Hello there! I’m Victoria, the original fashion writer of ROARA and fashion blogger/stylist. And the most bizarre fact about me is: I live in conditions of war.
I am originally from Ukraine and was born and raised in Odessa, a multicultural city on the seacoast of southern Ukraine. And I lived there peacefully, until the war broke out here in February 2022, causing millions of people to be displaced. I was amongst one of them. During these 1,5 years of war I relocated back and forth a few times, which made me reflect on the terms “home” and “comfort” a lot. And thus I gathered some ideas on how to feel home, even when you are hundreds or thousands miles away from it.

When you leave the place you have spent some years of your life (or maybe even your whole life) and got used to, it’s obviously not easy. Especially when you leave, not knowing if there is going to be anything to come back to. Those thoughts were haunting me all the time and I felt an immense depression even though I literally had the world at my feet. I could go anywhere and do anything I have ever dreamt of but my thoughts were tracing back home. You cannot keep living, knowing your home is being destroyed every second of your life. And so I realized that I was getting stuck in a quicksand of anxiety, solitude and depression.
The very first thing that I could take control of and that brought at least some joy to my life was shopping. But it was not for clothes, instead I started to buy lots of accessories to decorate my temporary (for then unknown period of time) accommodation. I would go to different stores all the time and even though I did not always buy anything, my mind started wondering what else I could get to make my place more comfortable and home-like. This might not change your mental condition but it surely can be the first step towards improving it. Believe me, once you set up things around you, it will be much easier for your brain to accept the idea of settling down.

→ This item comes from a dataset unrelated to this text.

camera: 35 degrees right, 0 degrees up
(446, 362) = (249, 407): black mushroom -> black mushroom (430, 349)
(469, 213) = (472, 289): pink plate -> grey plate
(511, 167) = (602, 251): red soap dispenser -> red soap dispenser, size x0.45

Next thing you get to do – find friends. At this point it really doesn’t matter if you have the same interests or points of view but you have to make sure you can talk to them physically. Do not trap yourself into believing your online friends will substitute face-to-face conversations. They will not. They might be your best friends and you may trust them with your life but they will not be the people you can go for a cup of coffee with on a rainy weekend. Not because they do not want to but simply because they are far away from you.

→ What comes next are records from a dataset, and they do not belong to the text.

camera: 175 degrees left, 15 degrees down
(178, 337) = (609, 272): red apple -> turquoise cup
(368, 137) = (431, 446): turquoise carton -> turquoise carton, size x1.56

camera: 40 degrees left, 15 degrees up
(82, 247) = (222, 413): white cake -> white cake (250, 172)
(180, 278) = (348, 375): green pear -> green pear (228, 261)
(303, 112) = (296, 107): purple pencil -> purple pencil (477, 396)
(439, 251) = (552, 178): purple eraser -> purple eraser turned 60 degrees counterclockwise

Last but not least, find something to keep you entertained and busy. Work, sports, reading/movie club, volunteering, etc. Literally anything that will fill up your schedule. Find what events are happening in the city you live in and attend them. Do anything but do not stay at home for too long. Otherwise, you might lose any sense of reality.
Trust me, I did not perfect these things at once and there were days when I would just go grocery shopping in my PJ’s because I did not feel like getting out of it. And that is fine. Being not able to live and enjoy your life is fine. Getting stuck is fine. Feeling lonely is fine. Give yourself time to live these moments because they will crop up sooner or later and you have to be ready for them so you don’t punish yourself. Do not set your expectations too high, do not force yourself to enjoy every second of your life. And if you feel like life is too hard to handle, take a deep breath and allow yourself to cry.
At the end, every single day you just make the best decision that you possibly can make. And there is no other way to live this life, only you know how to figure it out.